Where am I, now three-plus years into parenting? I can change diapers, make baby food, clean bottles, clothe a struggling child, and a hundred other skills of extremely limited utility in the outside world. But the list of things I still attempt to do, despite regular failure, towers over the list of things I can do with success. So I give you the list of things that children hate but we try to do anyway:
1. Wipe noses. Evidently it’s better to have your nose run right over your lip and back into your mouth.
2. Select clothes. At some point a switch is tripped in the toddler’s brain. It goes from ‘whatever’ to ‘dress me without my consent and I’ll cut you’.
3. Offer food that isn’t fat, sugar, or carbs. This one makes a little sense—as adults we crave these things too but know better than to indulge. Kids can sniff out nutrients like bloodhounds looking for dope at a border crossing.
4. Wear jackets, hats, or mittens. Is it better to be warm and comfortable or free like a naked wood nymph?
5. Disrupt an activity. Were you finished eating your yogurt? If not, please proceed with a twenty-minute meltdown. If you were finished, you may have a meltdown anyway, no explanation needed.

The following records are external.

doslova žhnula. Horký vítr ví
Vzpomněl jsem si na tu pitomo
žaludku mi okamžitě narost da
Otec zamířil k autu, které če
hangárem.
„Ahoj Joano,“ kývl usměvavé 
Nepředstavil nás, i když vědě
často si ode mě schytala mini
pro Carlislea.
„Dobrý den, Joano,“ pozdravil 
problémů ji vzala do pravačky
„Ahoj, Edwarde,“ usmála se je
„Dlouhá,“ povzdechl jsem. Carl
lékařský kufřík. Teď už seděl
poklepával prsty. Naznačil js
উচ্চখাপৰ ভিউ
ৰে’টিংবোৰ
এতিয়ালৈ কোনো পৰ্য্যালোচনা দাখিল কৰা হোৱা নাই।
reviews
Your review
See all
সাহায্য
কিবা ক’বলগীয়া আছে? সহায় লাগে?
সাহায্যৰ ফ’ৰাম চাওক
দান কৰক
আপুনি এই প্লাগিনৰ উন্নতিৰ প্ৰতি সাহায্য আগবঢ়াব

6. Brush teeth. So you’ll spend half an hour gluing glitter and macaroni on construction paper but sixty seconds of brushing sends you over the falls?

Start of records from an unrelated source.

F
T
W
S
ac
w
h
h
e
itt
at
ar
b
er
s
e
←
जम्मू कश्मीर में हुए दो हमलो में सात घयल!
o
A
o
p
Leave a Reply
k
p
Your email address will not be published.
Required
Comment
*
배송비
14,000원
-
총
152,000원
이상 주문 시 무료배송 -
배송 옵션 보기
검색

7. Suggest an end to bath time. Doesn’t matter if the water is grey and has ice floes in it. Doesn’t matter that your skin is peeling off like soggy Kleenex. Mermaid needs her hair salonned and THAT’S THE END OF IT.
8. Fly peas on a spoon and into the mouth with less than two full oval holding patterns around the table. Don’t. Just don’t.

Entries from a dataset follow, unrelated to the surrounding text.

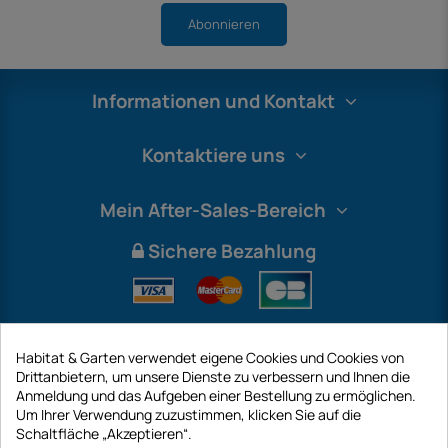
Abonnieren
Informationen und Kontakt
Kontaktiere uns
Mein After-Sales-Bereich
Sichere Bezahlung
Habitat & Garten verwendet eigene Cookies und Cookies von
Drittanbietern, um unsere Dienste zu verbessern und Ihnen die
Anmeldung und das Aufgeben einer Bestellung zu ermöglichen.
Um Ihrer Verwendung zuzustimmen, klicken Sie auf die
Schaltfläche „Akzeptieren“.
International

9. Go to school without something to show the other kids. Yesterday it was a stuffed pony with wings and extra long lashes. Today it was a pirate hat.
10. Suggest an indoor voice. Please, there are only two volumes: yelling and yelling+.
11. Stay close in an airport, shopping mall, or any place with thousands of people. We all know it’s more fun to dart away into the crowd then go limp and have to be dragged around like a garbage bag.
12. Wipe your own privates, flush, or wash your hands. Playing with water = fun. Playing with water and soap in service of better hygiene ≠ fun.
Please post this list in your child’s bedroom in case they forget some of these things or want to add their own. I’ll end with a picture of Toddler Harbat who follows these rules with military discipline. Please note that it is winter and she is outside without a jacket. Good thing you can’t see her runny nose.
Yelling and Yelling+. I love it and aint in the truth!
Well, with a winter like that it’s not to bad. My daughter always wanted to go out with out a jacket, hat, scarf, and mitts when it was -30C add a windchill on top of that. Can you say “Brrr”? She will out grow it, about the time you start to go through menopause and want all the doors and windows open when it’s cold, snowy, and storming out! LOL At least that’s what is happening here. Of course I’m on the young side for menopause but can’t help it.